It never ceases to amaze me how we’re all alike. Regardless of race, creed, or political inclination, we all want very similar things: to be listened to, respected, and loved. There are some outliers throughout the spectrum, but they’re just that– outliers. Even though it’s hard for me to accept it, I travel with certain preconceived ideas and biases as to what people in different cultures, and countries, believe and how they act. But I’m always pleasantly surprised at how beautiful people are the world over.
I feel like whenever I’m in Europe I have to be the token American explaining how things aren’t as bad as you think they are. That cops aren’t gunning you down in the street for chewing gum. And that there is such thing as Medicaid, Medicare, and unemployment benefits (albeit, we tend to disagree oh how much we should allocate to any one of these). On the other hand, in the US, I generally find myself defending the other side, and explaining how people in southern Europe work just as hard as everyone else, and no the government doesn’t tax you 80% while you take a poverty siesta under a bridge.
Even within the US, I find myself having similar conversations. Heck, even within the confines of the same state. It’s no secret that rural and urban America are as diverse as Texas and California. That’s why it saddens me so much to see people so divided, when deep down inside we agree on 80% things and anyone who’s heard of Pareto knows that that’s more than enough.
Staying up on current events today involves choosing what you want to believe, and then finding the news sources that match your worldview. As armchair scientist, I find that sad at best. Perhaps a better alternative would be to talk to those on the other side of the aisle and see how their day to day looks like. You may be surprised how much you have in common. Talk to those in other states, countries, and sides of the political divide and see how they truly live, instead of assuming your life and needs in San Francisco or Barcelona are remotely similar to someone in Wyoming or Gambia.

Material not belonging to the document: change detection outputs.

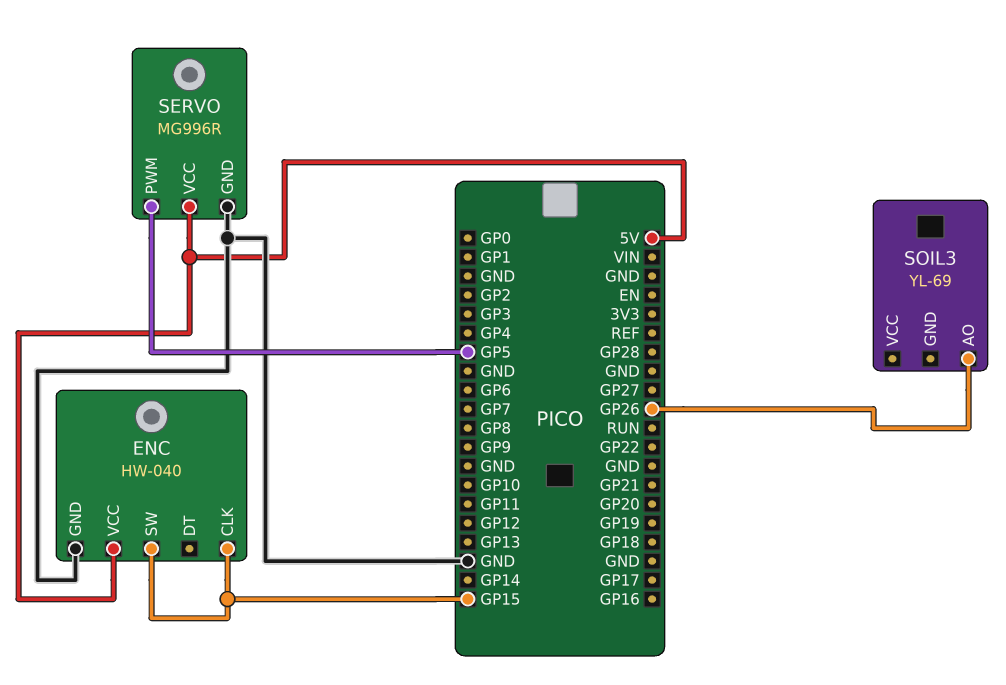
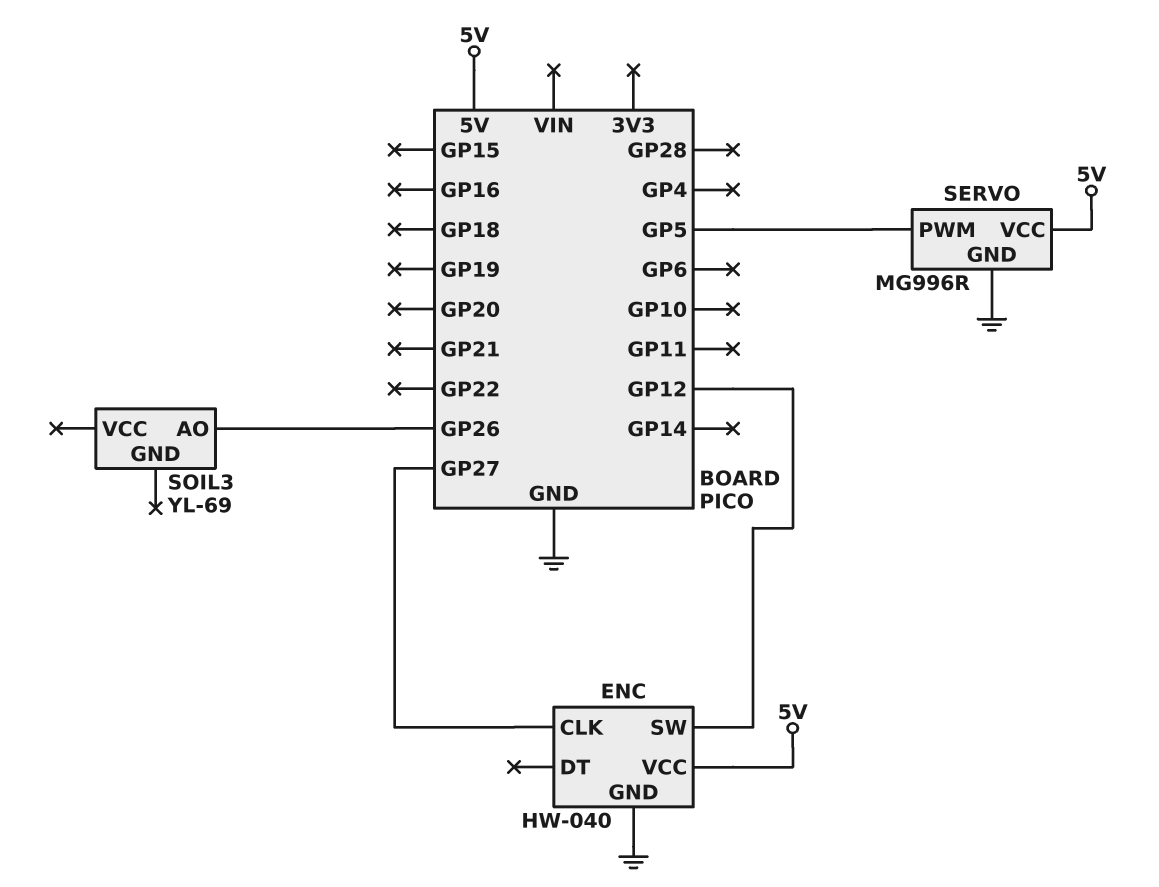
ENC pin CLK: GP15 -> GP27
ENC pin SW: GP15 -> GP12

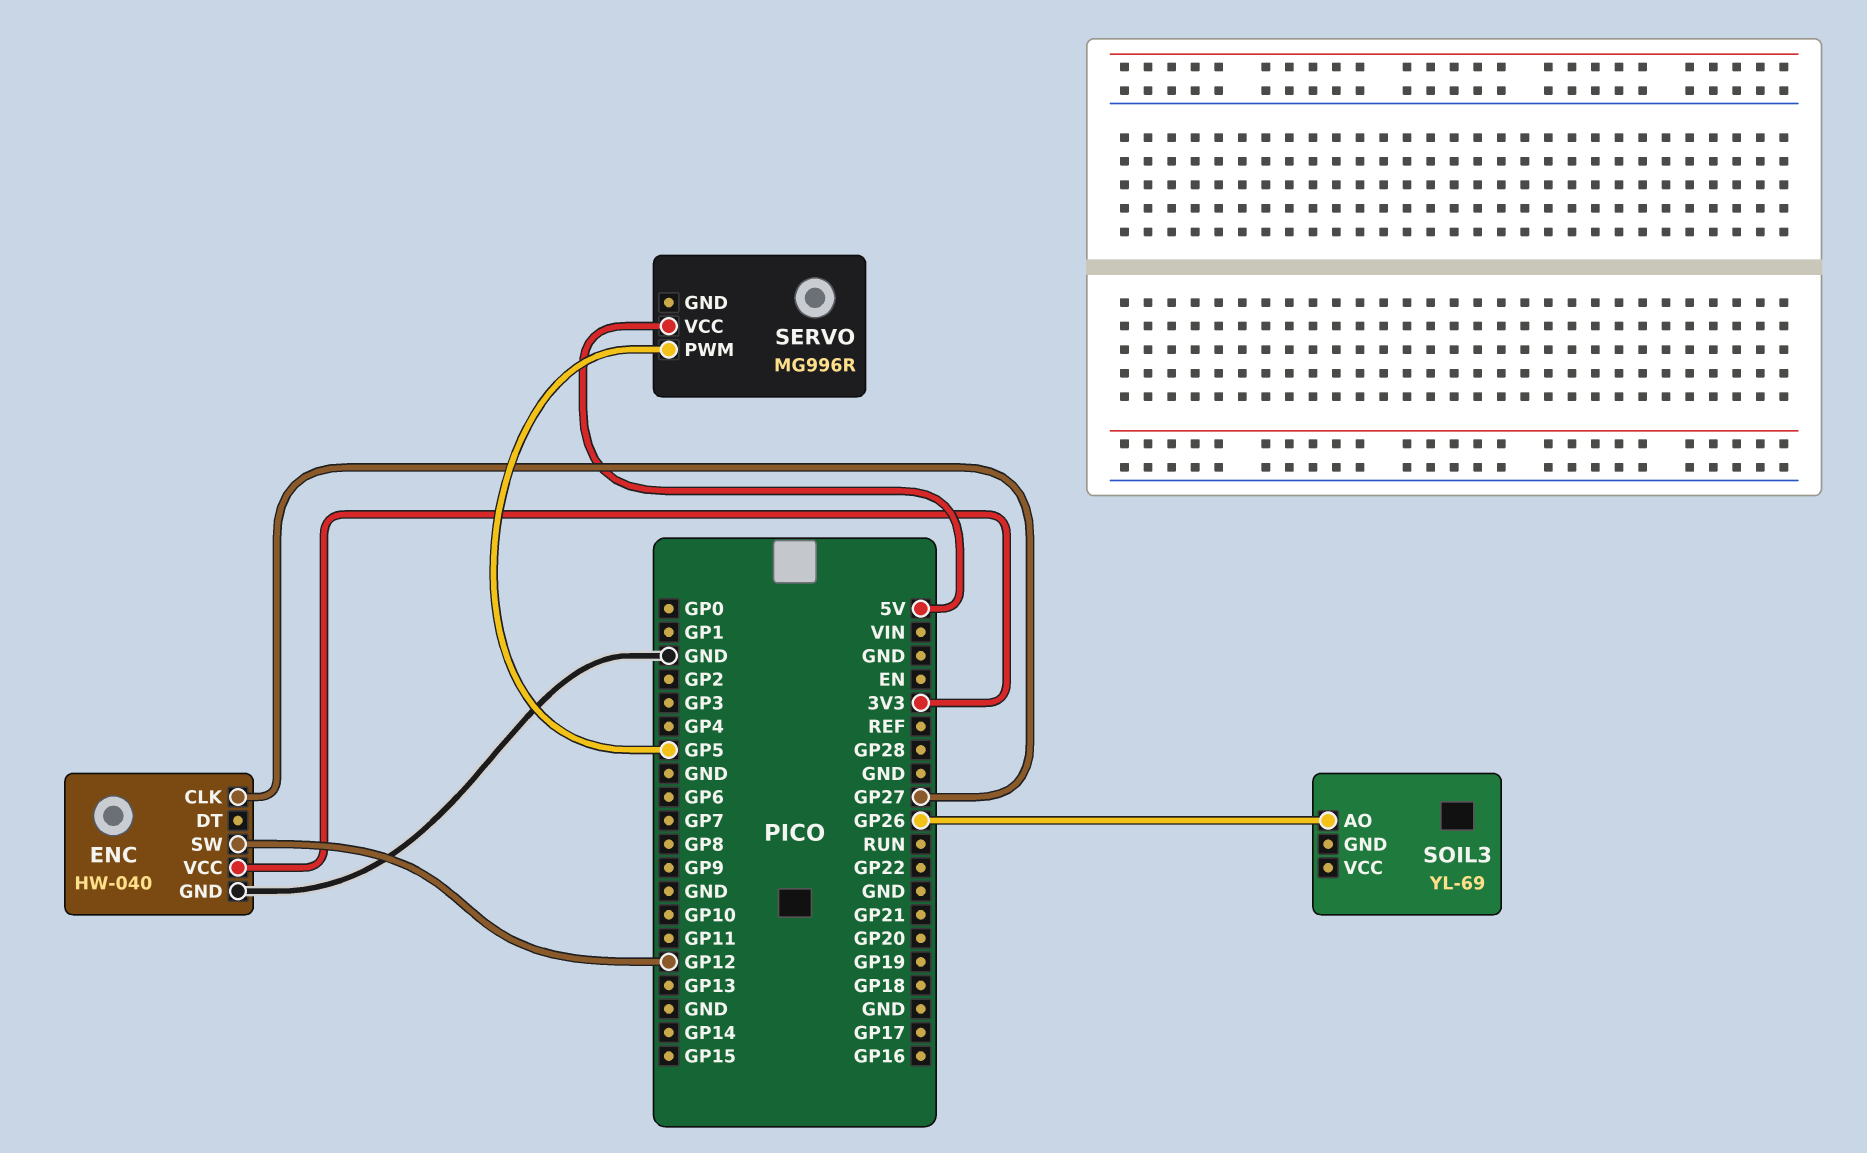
ENC pin VCC: 5V -> 3V3
SERVO pin GND: GND -> none

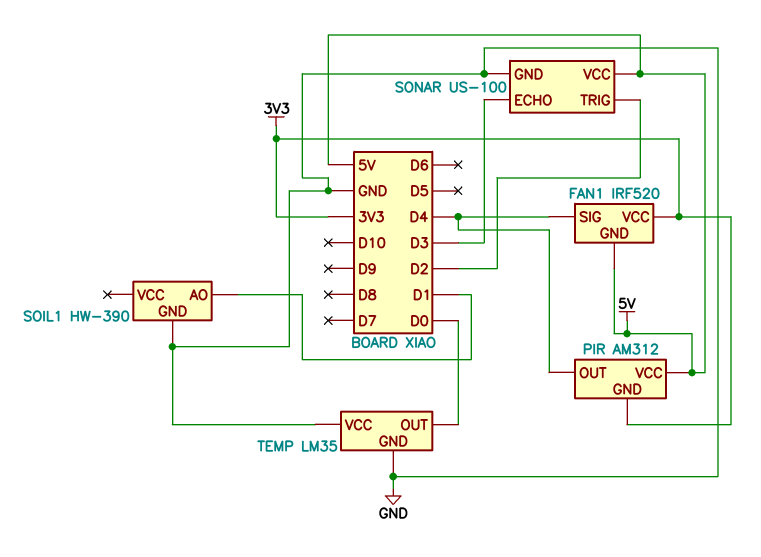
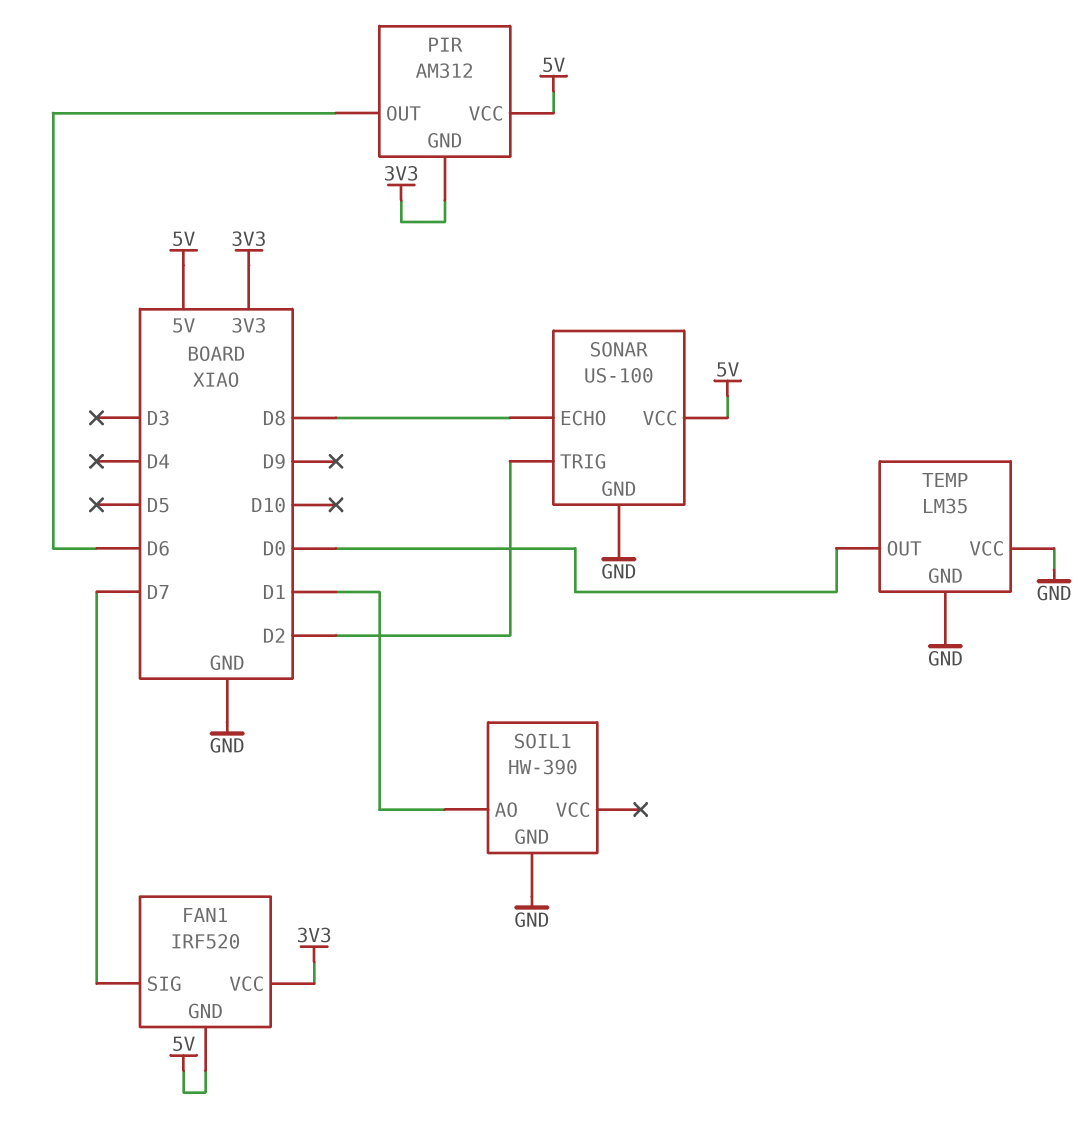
FAN1 pin SIG: D4 -> D7
PIR pin OUT: D4 -> D6
SONAR pin ECHO: D3 -> D8

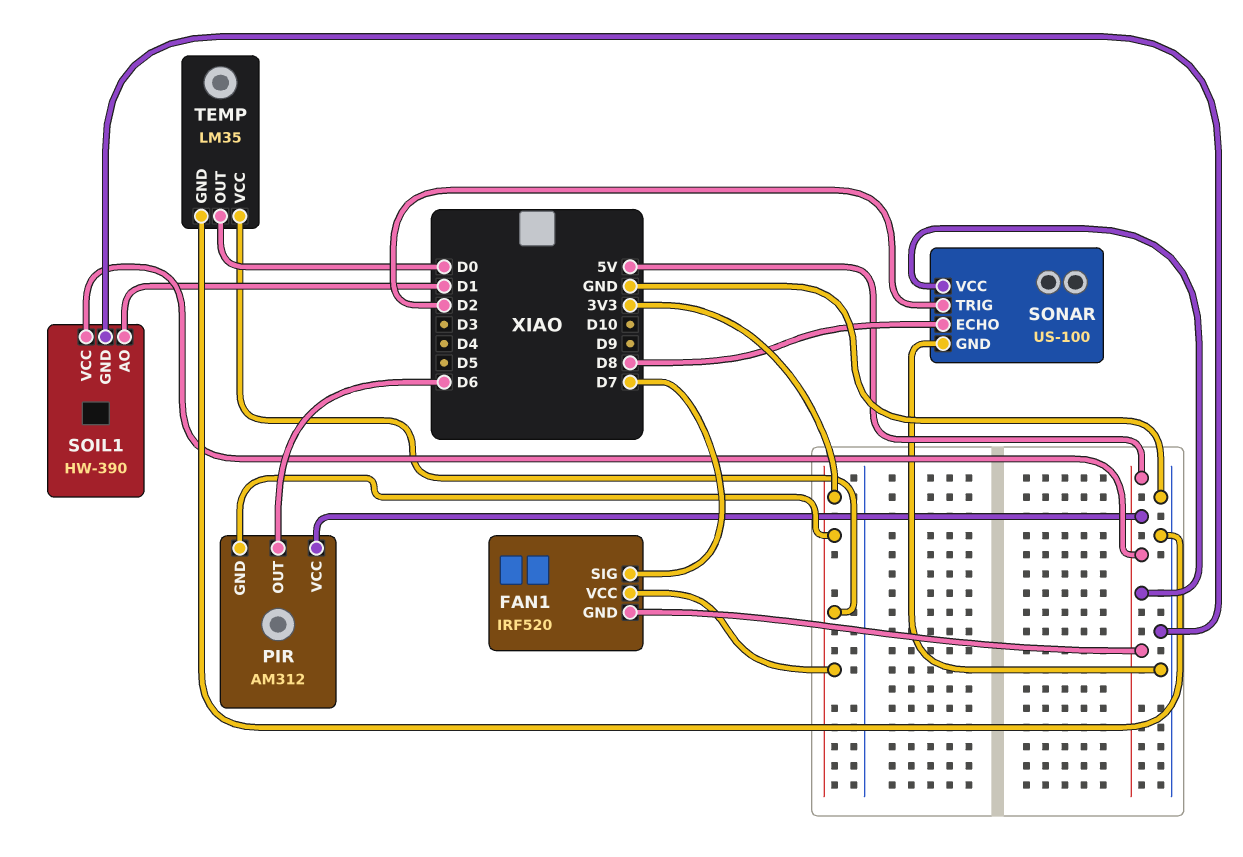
SOIL1 pin VCC: none -> 5V
TEMP pin VCC: GND -> 3V3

After spending a few months in Europe, I thought the States would be in martial law standing 6 inches from each other, while their Covid numbers were going through the roof. I was pleasantly surprised to find that people across a great spread of land, were respectful and cautious, and worried about their neighbors and friends. Even in far off unpopulated towns with less than a handful of cases, when I asked about the situation, I was promptly told– “We’re lucky, but we need to be very careful. We have 3 ICU beds in the entire county, and we currently have 2 occupied.”
It was in one of those off the beaten track towns, through our northern California road trip, where we had the high point of our trip– seeing Arlene again. For the long time readers of the blog (all 3 of them including my mother), you may remember that a few years ago I got lost en route to Oregon, and ended up staying at Arlene’s helping her edit a book she was publishing.
Well, I’m happy to report, that not only has she not changed in 6 years, but she’s been super busy not only with the ducks and hens, but continuing the saga she started years ago. The book is now a trilogy, and is available at the usual places:
Unfortunately due to present circumstances, we couldn’t stay long, but as soon as vaccines or summer outside temperatures arrive, I’m sure to take her up on her offer of a meal.